With chronic opioid receptor occupation, a functional decoupling of opioid receptors from G proteins occurs and the acute effects of the drugs decrease. Tolerance develops and higher doses of opiate are necessary to trigger the second messenger response to produce physiologic and behavioral effects. With chronic opioid exposure, there is a decrease in endogenous opioid biosynthesis that may have no obvious consequences but is made evident when the exogenous drug is terminated. A rebound hyperexcitability of opioid responsive neurons occurs resulting from physiologic changes within opioid-responsive neurons themselves, from the decreased activity of endogenous opioid neurons, or from excessive activity of excitatory inputs. The increased firing of these neurons is what is described as the syndrome of opiate abstinence. Eventually, in the absence of any exogenous opioid drug, opioidreceptor coupling to the G protein begins to recur, as does recovery of endogenous opioid biosynthesis. In short, opioid tolerance and dependence may be related both to a functional decoupling of opioid receptors from second-messenger events and a decrease in the availability of endogenous opioid peptides.

One question that has arisen is: What is the mechanism by which an NMDA receptor antagonist mediates this impact on tolerance? The question is whether the receptors act directly at endogenous opioid synapses or at a site or sites distal to these. One hypothesis is that the NMDA receptor-mediated increase in intracellular calcium may be involved in the changes in receptor coupling, opioid peptide biosynthesis, or both (17). If this is correct, then NMDA receptor antagonists would inhibit opiate tolerance and physical dependence by directly interfering with the cellular and molecular changes thought to be involved in these phenomena.

Further evidence to support this hypothesis comes from studies with nitric oxide (26). Pasternak et al. implicated nitric oxide in the mechanisms of mu receptor tolerance and dependence.

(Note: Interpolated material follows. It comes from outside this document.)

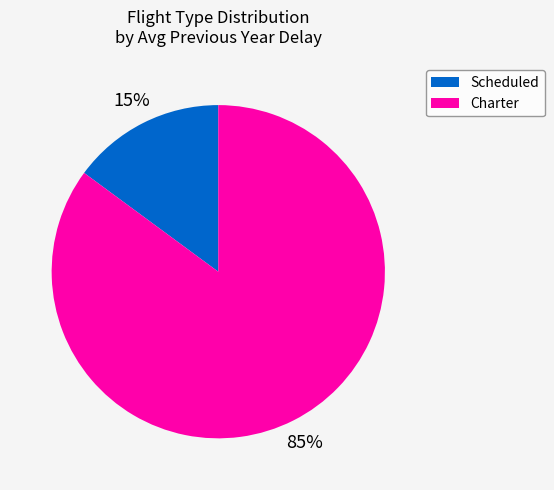

To the nearest percent, what is the difference between the largest and smallest slice percentages?

70%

They demonstrated that the nitric oxide synthase inhibitor (NO-arginine) (N[cf11]G -itro-[sml[nm-arginine) blocks the development of tolerance to morphine in a dose-dependent manner. The actions are restricted to the mu opiate morphine. This agent did not prevent tolerance to kappa or kappa agents. These data support the observation that the development of tolerance to mu and kappa drugs involves pharmacologically distinct mechanisms of action. Moreover, it suggests that this selective effect of nitric oxide synthase inhibitors to interfere with tolerance may involve a parallel noninteracting system with the NMDA antagonists. The authors suggest that it is unlikely that the nitric oxide synthase inhibitors are interfering with learning processes because of their selective effect on tolerance to mu rather than to kappa analgesics. Of particular interest is the fact that nitric oxide synthase is an enzyme identified within specific regions of the brain known to contain opioid receptors and to be important in the production of analgesia. It does not appear at the present time that nitric oxide synthase corresponds to specific sites of mu receptors or other known opioid receptor subtypes and may therefore not play a widespread role in opioid action. However, the ability of both nitric oxide synthase inhibitors and an NMDA antagonist to reduce tolerance provides a great advantage in the use of opioid analgesics. The clinical utility of these agents will probably, however, reside in their side-effect profile. Both of these observations provide the impetus to develop clinically useful drugs that may impede the development of tolerance.